StreamSets cautions that pervasive data pollution, which implies analytic results may be wrong, is leading to false insights that drive poor business decisions. “Even if companies can detect their bad data, the process of cleaning it after the fact wastes the time of data scientists and delays its use, which is deadly in a world increasingly reliant on real-time analysis,” the company contends.
In all, 68% of respondent enterprises cite ensuring data quality as the most common challenge they face when managing big data flows, 74% report currently having bad data in their stores (despite cleansing throughout the data lifecycle), and only 34% rate themselves as “good” or “excellent” at detecting diverging data values in flow.
Of those surveyed, 44% felt weakest with performance degradation, 44% with error rate increases and 34% with detecting divergent data. “Detecting a ‘pipeline down’ event was the only metric where a large majority felt positively about their capabilities (66%),” notes the StreamSets statement.
“The study showed that enterprises of all sizes face challenges on a range of key data performance management issues from stopping bad data to keeping data flows operating effectively,” the company reports.
“In today’s world of real-time analytics, data flows are the lifeblood of an enterprise,” says Girish Pancha, CEO of StreamSets. “The industry has long been fixated on managing data at rest and this myopia creates a real risk for enterprises as they attempt to harness big and fast data. It is imperative that we shift our mindset towards building continuous data operations capabilities that are in tune with the time-sensitive, dynamic nature of today’s data,” Pancha says.
All that said, “enterprises overwhelmingly report that they struggle to manage their data flows.

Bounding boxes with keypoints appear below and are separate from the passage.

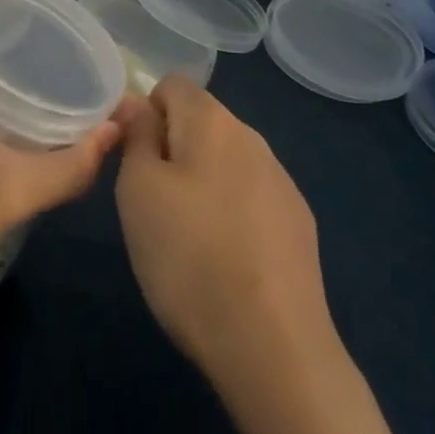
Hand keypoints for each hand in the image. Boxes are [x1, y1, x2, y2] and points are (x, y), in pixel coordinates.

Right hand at [115, 75, 339, 387]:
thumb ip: (136, 136)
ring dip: (202, 182)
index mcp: (212, 120)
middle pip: (200, 122)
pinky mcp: (299, 223)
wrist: (274, 349)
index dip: (145, 114)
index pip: (171, 84)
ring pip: (226, 161)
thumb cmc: (189, 258)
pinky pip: (251, 196)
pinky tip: (227, 261)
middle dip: (172, 149)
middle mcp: (252, 137)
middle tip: (154, 204)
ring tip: (188, 239)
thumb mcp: (137, 191)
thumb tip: (138, 104)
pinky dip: (232, 213)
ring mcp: (281, 181)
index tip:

What is required is a new organizational discipline around performance management of data flows with the goal of ensuring that next-generation applications are fed quality data continuously,” the report states.
A chasm exists between the “problem-detection capabilities data experts have today and what they desire. This translates into a lack of real-time visibility and control of data flows, operations, quality and security,” the report states.
“For companies who use big data to optimize current business operations or to make strategic decisions, it is critical that they ensure their big data teams have real-time visibility and control over the data at all times,” it emphasizes.